**REQUIREMENT**
Reproduce every one of the records below word for word, from the first line to the last.

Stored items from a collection
────────────────
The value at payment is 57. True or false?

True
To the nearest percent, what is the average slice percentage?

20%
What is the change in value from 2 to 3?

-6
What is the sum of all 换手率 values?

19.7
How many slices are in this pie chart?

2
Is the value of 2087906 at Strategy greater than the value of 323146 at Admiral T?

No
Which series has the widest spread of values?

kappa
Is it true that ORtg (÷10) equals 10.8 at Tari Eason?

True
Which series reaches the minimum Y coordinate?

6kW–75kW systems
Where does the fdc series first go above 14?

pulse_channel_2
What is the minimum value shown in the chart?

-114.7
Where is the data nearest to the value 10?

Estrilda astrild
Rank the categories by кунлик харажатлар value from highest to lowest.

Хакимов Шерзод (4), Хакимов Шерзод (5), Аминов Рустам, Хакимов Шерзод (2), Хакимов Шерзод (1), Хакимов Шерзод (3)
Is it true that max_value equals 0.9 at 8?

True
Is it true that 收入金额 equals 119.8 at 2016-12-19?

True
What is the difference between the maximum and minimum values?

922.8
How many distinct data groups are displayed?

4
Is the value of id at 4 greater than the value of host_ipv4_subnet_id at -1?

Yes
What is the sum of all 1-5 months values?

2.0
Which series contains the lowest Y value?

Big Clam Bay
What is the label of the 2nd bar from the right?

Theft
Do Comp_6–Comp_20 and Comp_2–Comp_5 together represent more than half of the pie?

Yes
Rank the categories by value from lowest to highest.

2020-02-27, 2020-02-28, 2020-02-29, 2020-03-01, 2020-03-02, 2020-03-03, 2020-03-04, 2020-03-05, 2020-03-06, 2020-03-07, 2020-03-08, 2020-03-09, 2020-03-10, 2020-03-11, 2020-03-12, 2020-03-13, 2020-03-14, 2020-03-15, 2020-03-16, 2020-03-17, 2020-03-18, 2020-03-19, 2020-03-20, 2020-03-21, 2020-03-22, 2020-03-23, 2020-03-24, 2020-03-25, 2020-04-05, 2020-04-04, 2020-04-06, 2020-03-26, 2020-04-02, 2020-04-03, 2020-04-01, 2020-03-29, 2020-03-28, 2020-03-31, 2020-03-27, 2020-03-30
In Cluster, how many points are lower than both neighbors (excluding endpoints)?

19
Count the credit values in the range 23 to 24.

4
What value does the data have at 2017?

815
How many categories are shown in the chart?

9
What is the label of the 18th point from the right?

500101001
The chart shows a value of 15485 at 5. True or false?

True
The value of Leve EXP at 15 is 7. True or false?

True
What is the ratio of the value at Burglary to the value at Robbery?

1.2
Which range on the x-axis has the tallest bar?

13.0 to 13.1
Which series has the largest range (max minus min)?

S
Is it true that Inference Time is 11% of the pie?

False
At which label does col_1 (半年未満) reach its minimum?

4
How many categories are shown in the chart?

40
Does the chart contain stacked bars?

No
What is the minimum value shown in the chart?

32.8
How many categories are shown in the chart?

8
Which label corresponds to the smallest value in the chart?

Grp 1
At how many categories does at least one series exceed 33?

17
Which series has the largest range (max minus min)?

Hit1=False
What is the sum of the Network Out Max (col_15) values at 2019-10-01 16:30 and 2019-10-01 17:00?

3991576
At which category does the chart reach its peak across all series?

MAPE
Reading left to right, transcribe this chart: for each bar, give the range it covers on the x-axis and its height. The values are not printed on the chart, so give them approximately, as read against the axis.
────────────────
**OUTPUT FOR THIS TASK**
The value at payment is 57. True or false?

True
To the nearest percent, what is the average slice percentage?

20%
What is the change in value from 2 to 3?

-6
What is the sum of all 换手率 values?

19.7
How many slices are in this pie chart?

2
Is the value of 2087906 at Strategy greater than the value of 323146 at Admiral T?

No
Which series has the widest spread of values?

kappa
Is it true that ORtg (÷10) equals 10.8 at Tari Eason?

True
Which series reaches the minimum Y coordinate?

6kW–75kW systems
Where does the fdc series first go above 14?

pulse_channel_2
What is the minimum value shown in the chart?

-114.7
Where is the data nearest to the value 10?

Estrilda astrild
Rank the categories by кунлик харажатлар value from highest to lowest.

Хакимов Шерзод (4), Хакимов Шерзод (5), Аминов Рустам, Хакимов Шерзод (2), Хакимов Шерзод (1), Хакимов Шерзод (3)
Is it true that max_value equals 0.9 at 8?

True
Is it true that 收入金额 equals 119.8 at 2016-12-19?

True
What is the difference between the maximum and minimum values?

922.8
How many distinct data groups are displayed?

4
Is the value of id at 4 greater than the value of host_ipv4_subnet_id at -1?

Yes
What is the sum of all 1-5 months values?

2.0
Which series contains the lowest Y value?

Big Clam Bay
What is the label of the 2nd bar from the right?

Theft
Do Comp_6–Comp_20 and Comp_2–Comp_5 together represent more than half of the pie?

Yes
Rank the categories by value from lowest to highest.

2020-02-27, 2020-02-28, 2020-02-29, 2020-03-01, 2020-03-02, 2020-03-03, 2020-03-04, 2020-03-05, 2020-03-06, 2020-03-07, 2020-03-08, 2020-03-09, 2020-03-10, 2020-03-11, 2020-03-12, 2020-03-13, 2020-03-14, 2020-03-15, 2020-03-16, 2020-03-17, 2020-03-18, 2020-03-19, 2020-03-20, 2020-03-21, 2020-03-22, 2020-03-23, 2020-03-24, 2020-03-25, 2020-04-05, 2020-04-04, 2020-04-06, 2020-03-26, 2020-04-02, 2020-04-03, 2020-04-01, 2020-03-29, 2020-03-28, 2020-03-31, 2020-03-27, 2020-03-30
In Cluster, how many points are lower than both neighbors (excluding endpoints)?

19
Count the credit values in the range 23 to 24.

4
What value does the data have at 2017?

815
How many categories are shown in the chart?

9
What is the label of the 18th point from the right?

500101001
The chart shows a value of 15485 at 5. True or false?

True
The value of Leve EXP at 15 is 7. True or false?

True
What is the ratio of the value at Burglary to the value at Robbery?

1.2
Which range on the x-axis has the tallest bar?

13.0 to 13.1
Which series has the largest range (max minus min)?

S
Is it true that Inference Time is 11% of the pie?

False
At which label does col_1 (半年未満) reach its minimum?

4
How many categories are shown in the chart?

40
Does the chart contain stacked bars?

No
What is the minimum value shown in the chart?

32.8
How many categories are shown in the chart?

8
Which label corresponds to the smallest value in the chart?

Grp 1
At how many categories does at least one series exceed 33?

17
Which series has the largest range (max minus min)?

Hit1=False
What is the sum of the Network Out Max (col_15) values at 2019-10-01 16:30 and 2019-10-01 17:00?

3991576
At which category does the chart reach its peak across all series?

MAPE
Reading left to right, transcribe this chart: for each bar, give the range it covers on the x-axis and its height. The values are not printed on the chart, so give them approximately, as read against the axis.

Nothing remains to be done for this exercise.